Cet article fonde le principe constitutionnel de l'égalité des citoyens devant la loi. Il résulte de ces dispositions que l'exercice des libertés publiques fondamentales doit être assuré dans les mêmes conditions sur l'ensemble du territoire auquel la loi est applicable. C'est à l'Etat qu'il appartient de garantir l'application et le respect de ce principe.
Or, les pouvoirs reconnus aux communes-sièges par la présente loi (art 15, paragraphe 27-2) leur donnant la possibilité d'empêcher la conclusion d'un contrat d'association pour les classes du premier degré en refusant leur accord, aboutissent à faire dépendre la pleine application d'une liberté publique fondamentale, sur le territoire d'une commune, de la décision politique d'un conseil municipal.
De telles dispositions ont pour effet de placer les familles et les enfants concernés dans une situation de totale inégalité face à la loi selon la commune où ils habitent.
Que les conditions d'exercice d'une liberté publique fondamentale ne soient pas les mêmes en différents points du territoire de la République est une rupture du principe constitutionnel d'égalité des citoyens devant la loi.

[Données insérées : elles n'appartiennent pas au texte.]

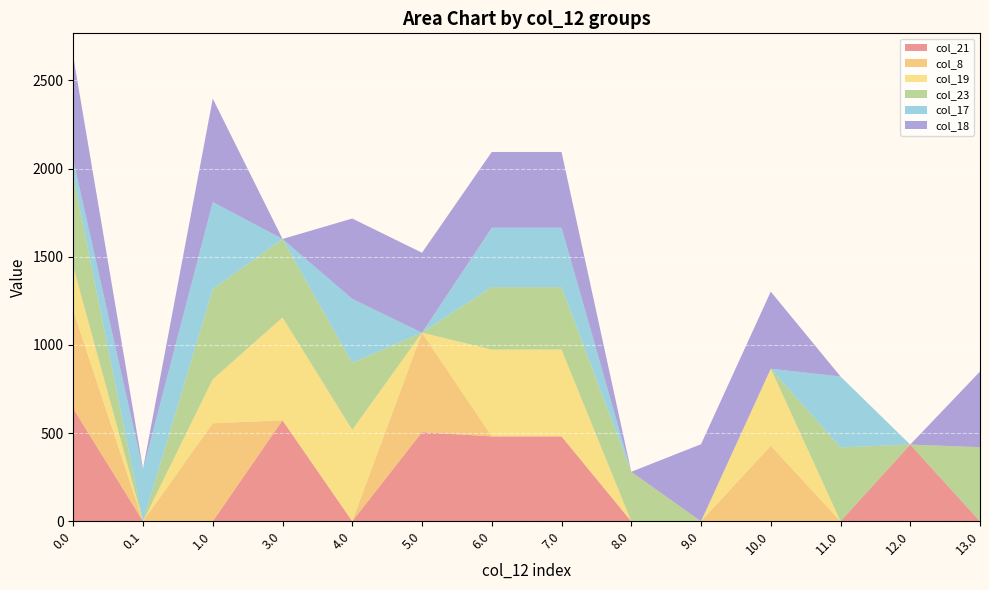

Reading left to right, extract all data points from this chart.

col_21: 638.4	0.0	0.0	572.4	0.0	505.4	481.4	481.4	0.0	0.0	0.0	0.0	435.0	0.0
col_8: 556.0	0.0	556.0	0.0	0.0	564.0	0.0	0.0	0.0	0.0	428.3	0.0	0.0	0.0
col_19: 249.2	0.0	249.2	583.2	518.2	0.0	492.2	492.2	0.0	0.0	437.0	0.0	0.0	0.0
col_23: 511.3	0.0	511.3	445.3	380.3	0.0	354.3	354.3	280.7	0.0	0.0	419.3	0.0	420.3
col_17: 93.8	292.3	493.8	0.0	362.8	0.0	336.8	336.8	0.0	0.0	0.0	401.8	0.0	0.0
col_18: 586.5	5.3	586.5	0.0	455.5	453.5	429.5	429.5	0.0	437.0	437.0	0.0	0.0	429.0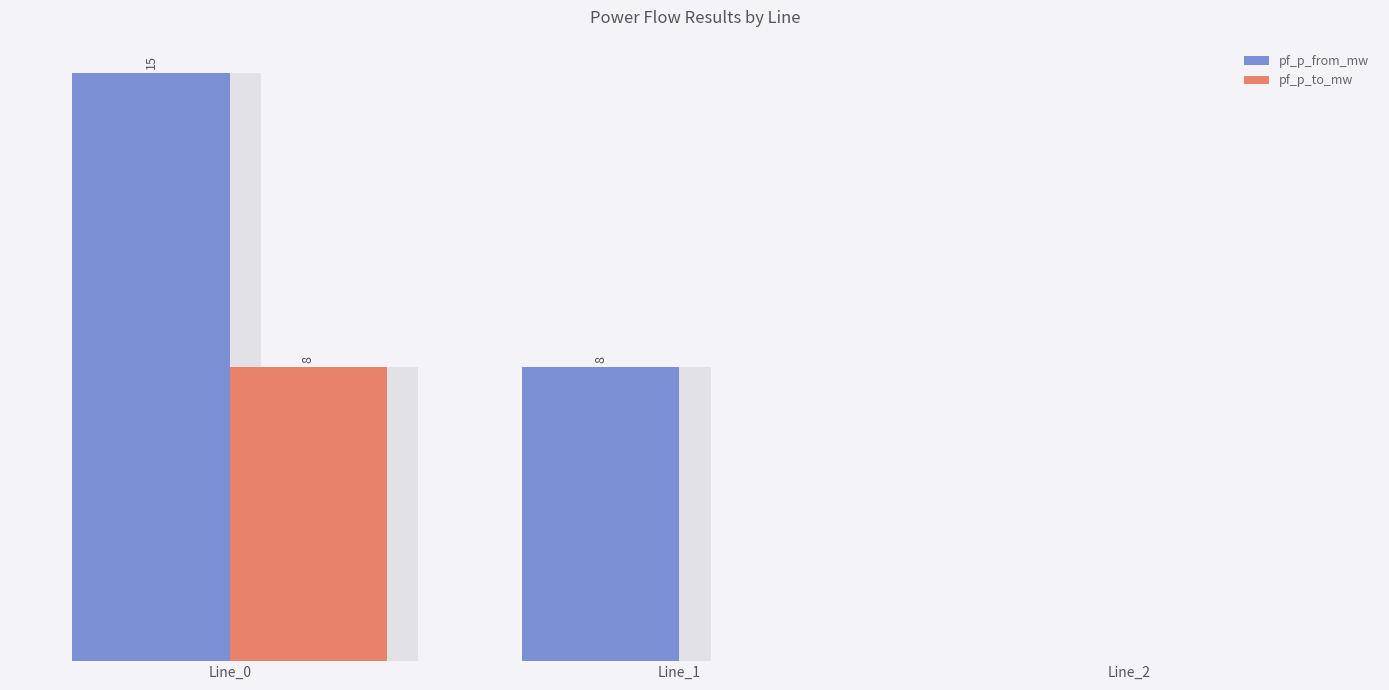

Which has a higher value, Line_0 or Line_2?

Line_0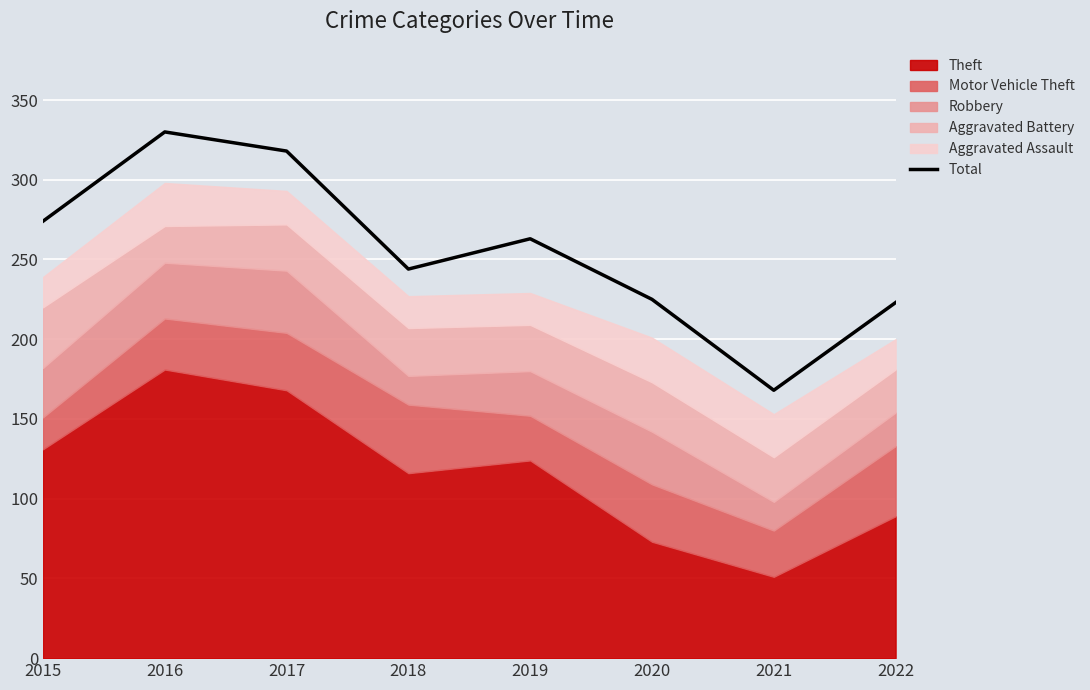

Is it true that the value at 2020 is 349?

False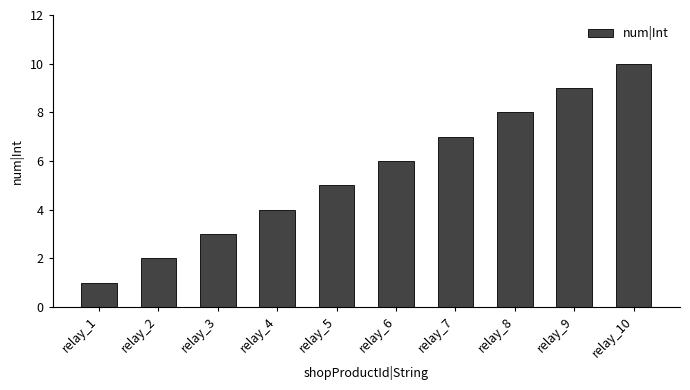

What is the value of the 5th bar from the left?

5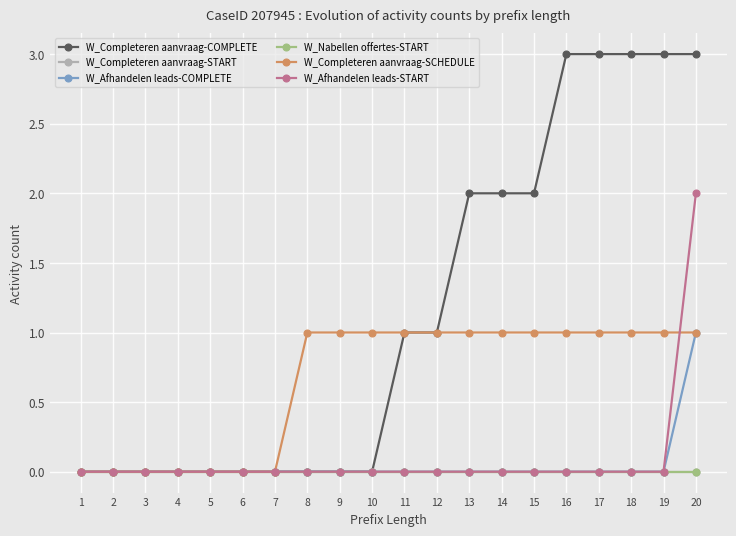

Reading left to right, extract all data points from this chart.

W_Completeren aanvraag-COMPLETE: 0	0	0	0	0	0	0	0	0	0	1	1	2	2	2	3	3	3	3	3
W_Completeren aanvraag-START: 0	0	0	0	0	0	0	0	0	0	0	0	0	0	0	0	0	0	0	0
W_Afhandelen leads-COMPLETE: 0	0	0	0	0	0	0	0	0	0	0	0	0	0	0	0	0	0	0	1
W_Nabellen offertes-START: 0	0	0	0	0	0	0	0	0	0	0	0	0	0	0	0	0	0	0	0
W_Completeren aanvraag-SCHEDULE: 0	0	0	0	0	0	0	1	1	1	1	1	1	1	1	1	1	1	1	1
W_Afhandelen leads-START: 0	0	0	0	0	0	0	0	0	0	0	0	0	0	0	0	0	0	0	2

Au surplus, qu'est-ce l'affirmation d'une liberté, la définition des moyens de la mettre en oeuvre, si son application dépend d'une autorité municipale elle-même changeante ? Par ces motifs, les députés soussignés concluent qu'il plaise au Conseil constitutionnel de sanctionner les dispositions précitées de l'article 15 de la loi modifiant et complétant la loi n° 83-663 du 22 juillet 1983 et portant dispositions diverses relatives aux rapports entre l'Etat et les collectivités territoriales, et toutes autres dispositions contraires à l'article 2 de la Constitution et aux principes constitutionnels garantissant l'exercice des libertés publiques et notamment de la liberté de l'enseignement.